## Problem to work on
Below are some records; quote exactly the lines from the one that contains "candle: present [1285,697,1386,766]" through the one that contains "house plant: none", inclusive, and no others.

## Records supplied
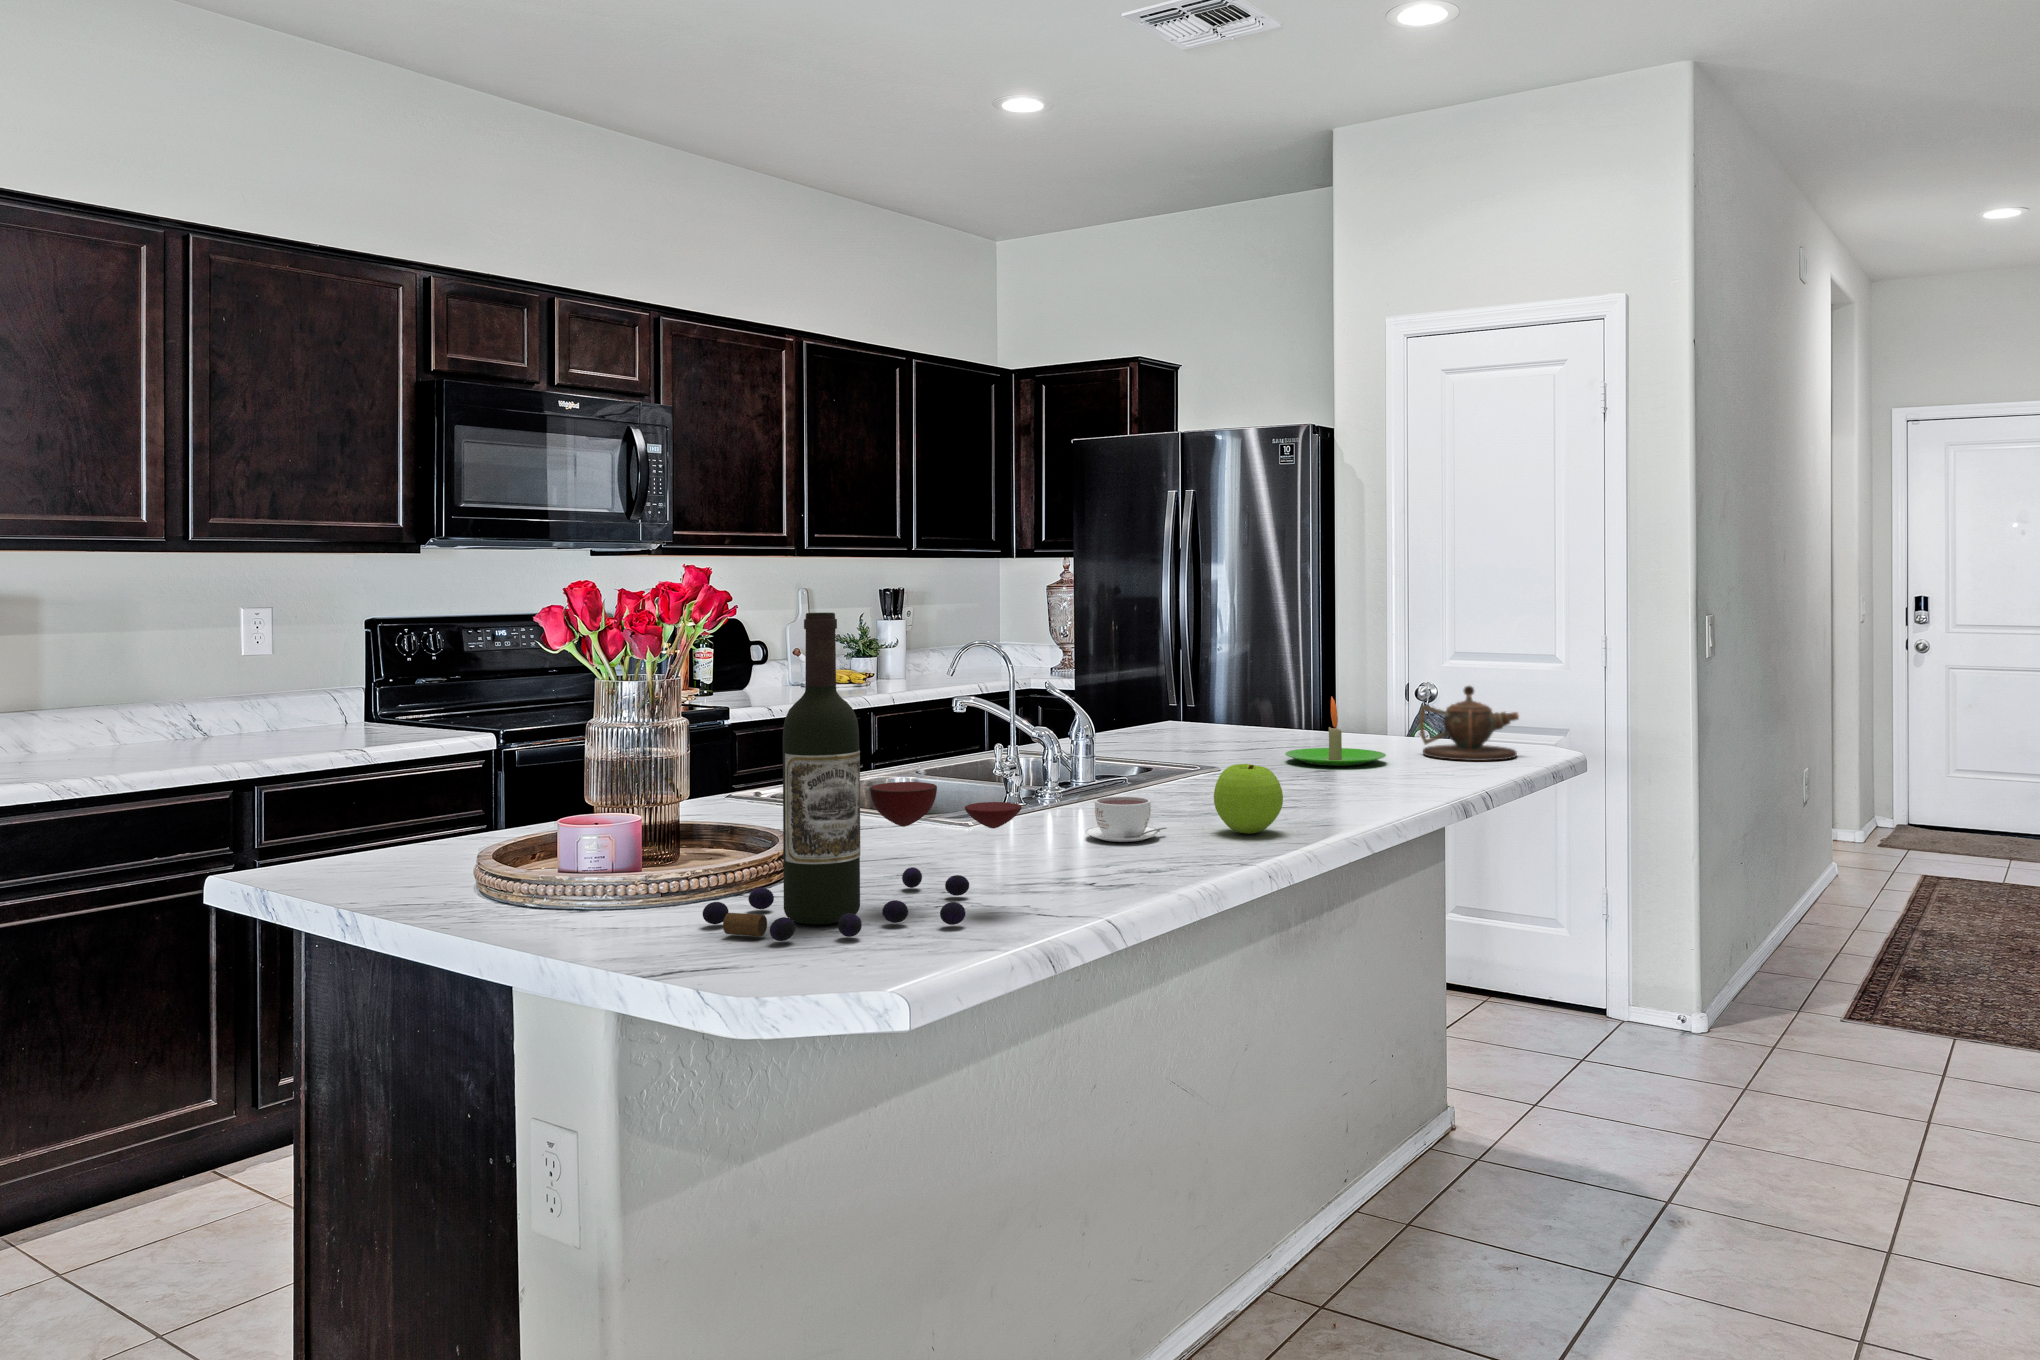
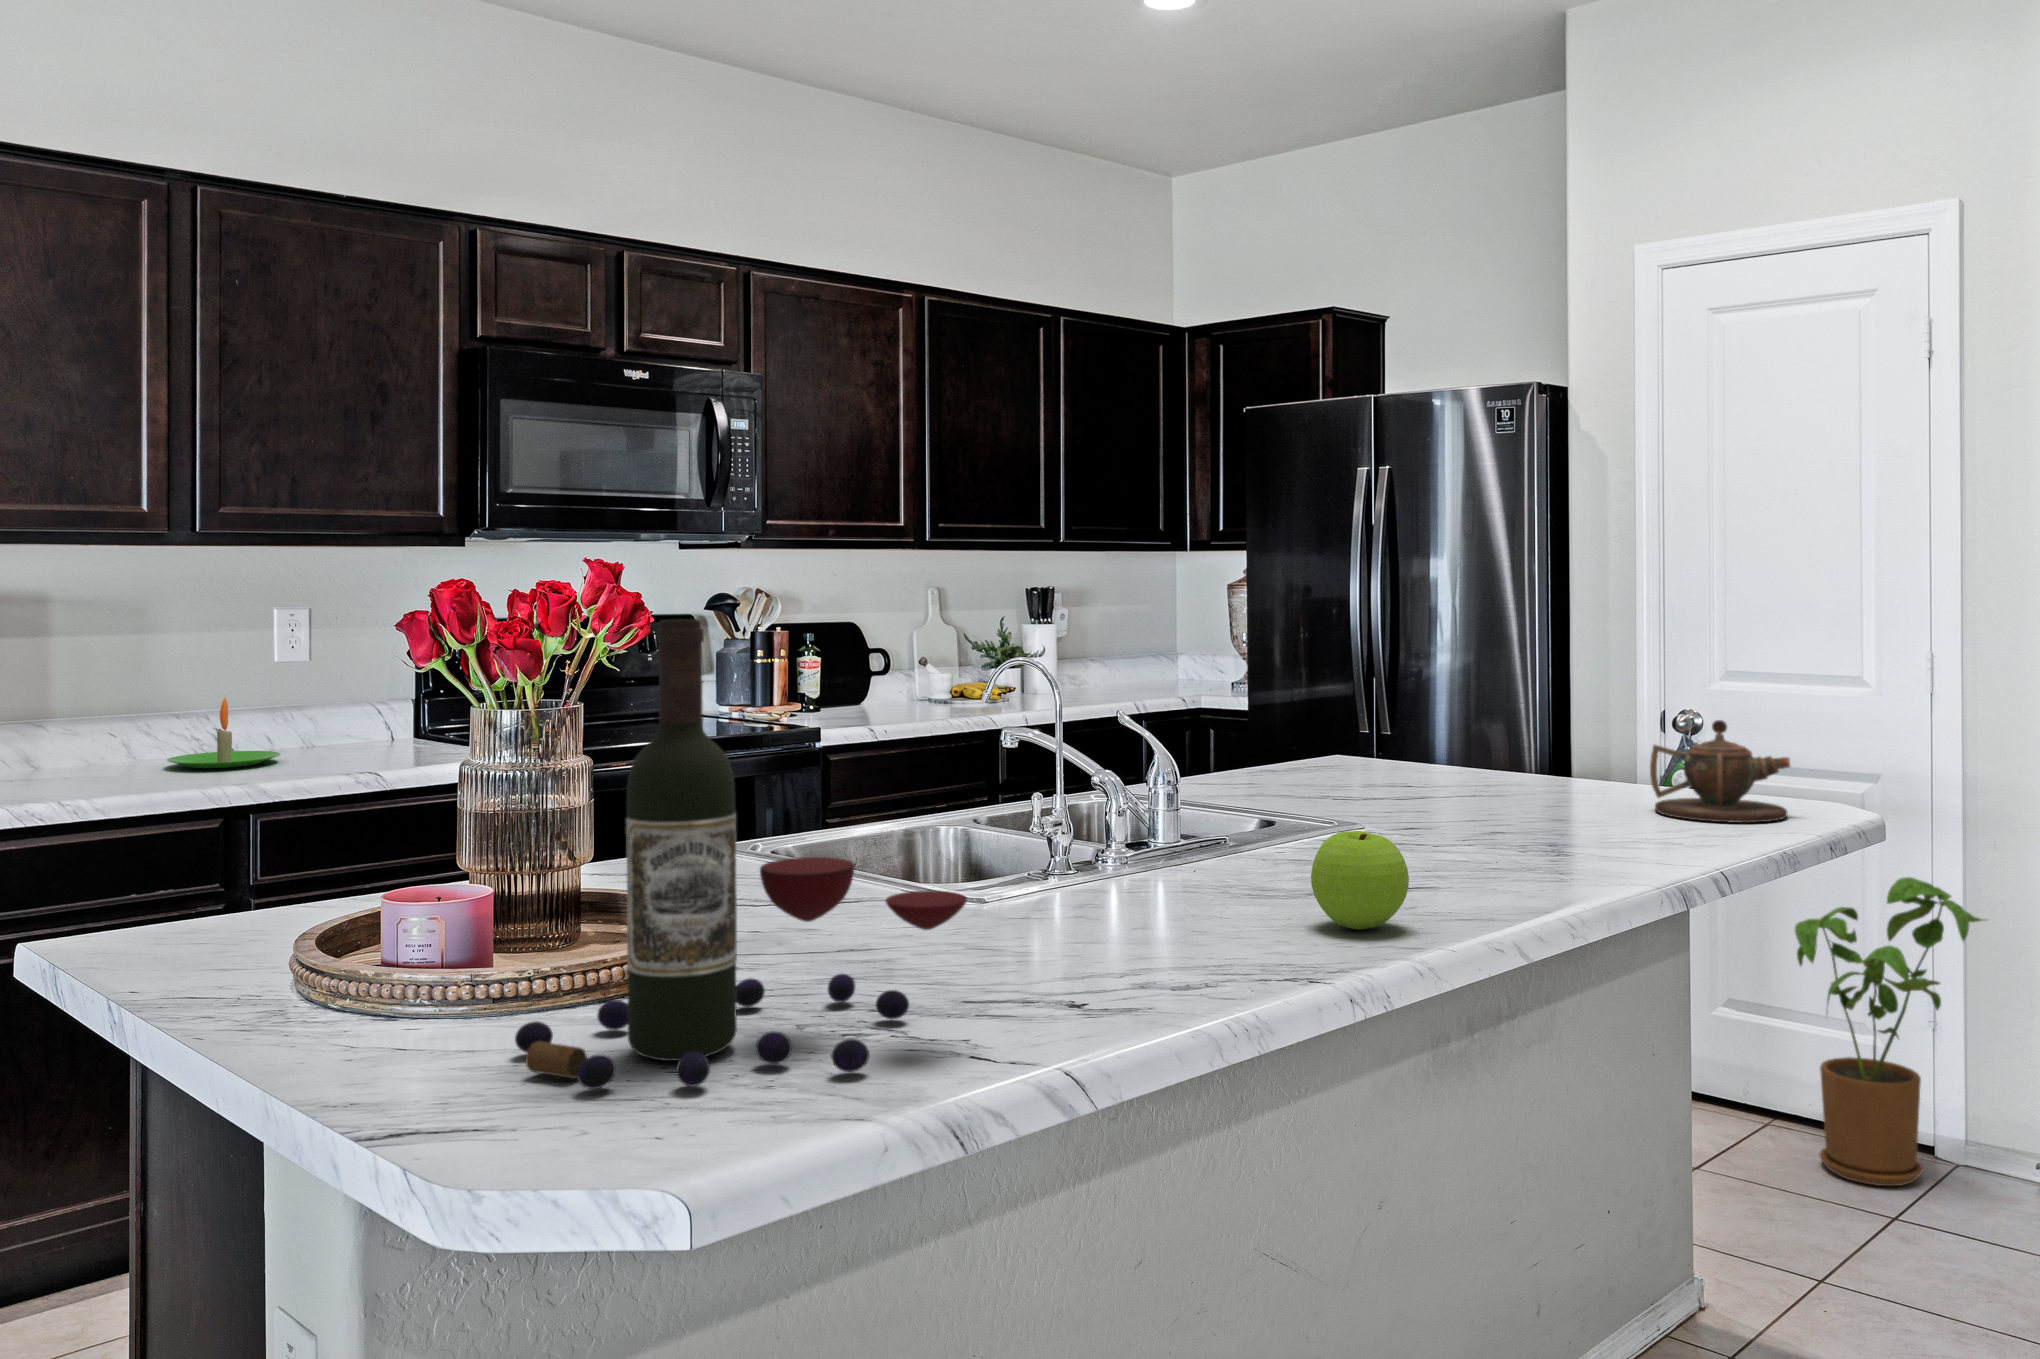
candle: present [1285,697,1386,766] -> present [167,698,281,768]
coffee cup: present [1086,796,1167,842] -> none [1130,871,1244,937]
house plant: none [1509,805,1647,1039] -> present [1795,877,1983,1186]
--
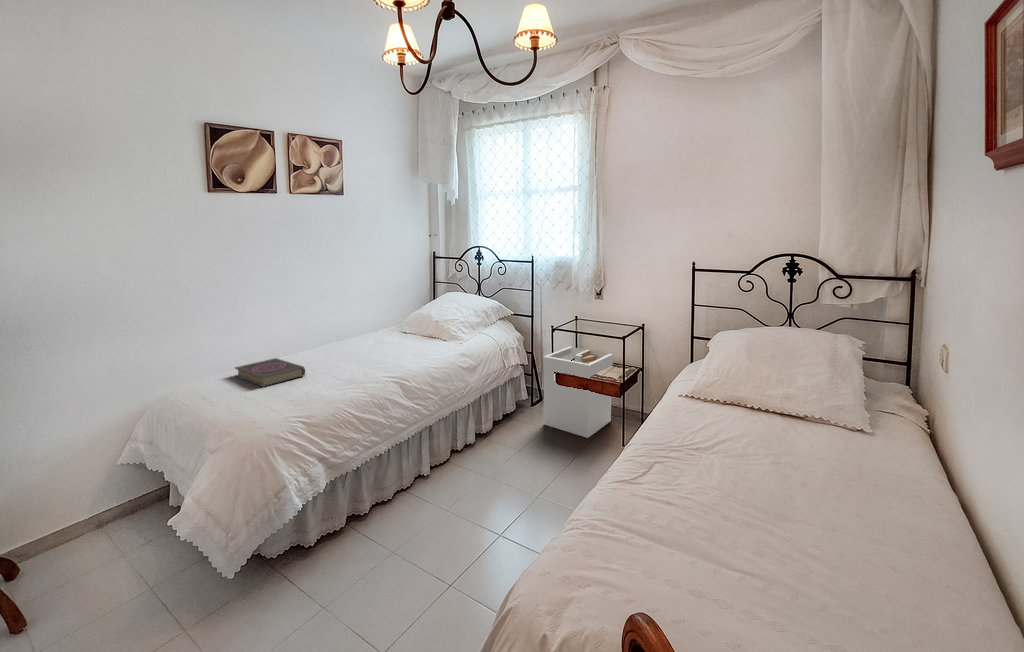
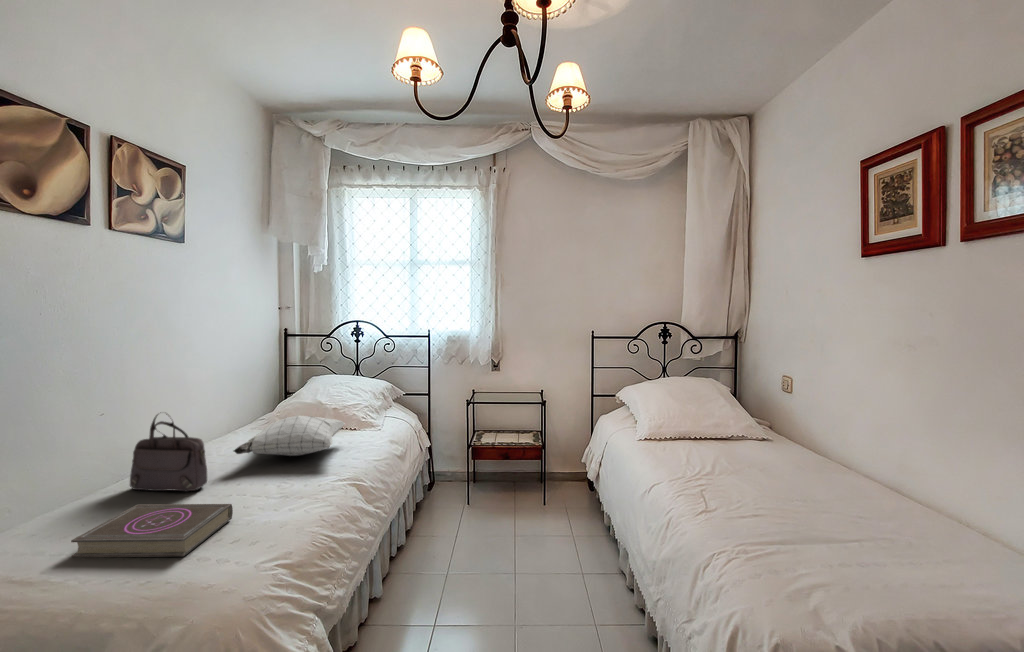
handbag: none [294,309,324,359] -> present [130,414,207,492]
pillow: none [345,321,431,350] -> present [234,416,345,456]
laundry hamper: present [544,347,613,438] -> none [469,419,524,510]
* * *
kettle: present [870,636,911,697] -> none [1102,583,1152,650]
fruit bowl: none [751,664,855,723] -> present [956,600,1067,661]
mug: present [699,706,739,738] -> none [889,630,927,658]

## Response
candle: present [1285,697,1386,766] -> present [167,698,281,768]
coffee cup: present [1086,796,1167,842] -> none [1130,871,1244,937]
house plant: none [1509,805,1647,1039] -> present [1795,877,1983,1186]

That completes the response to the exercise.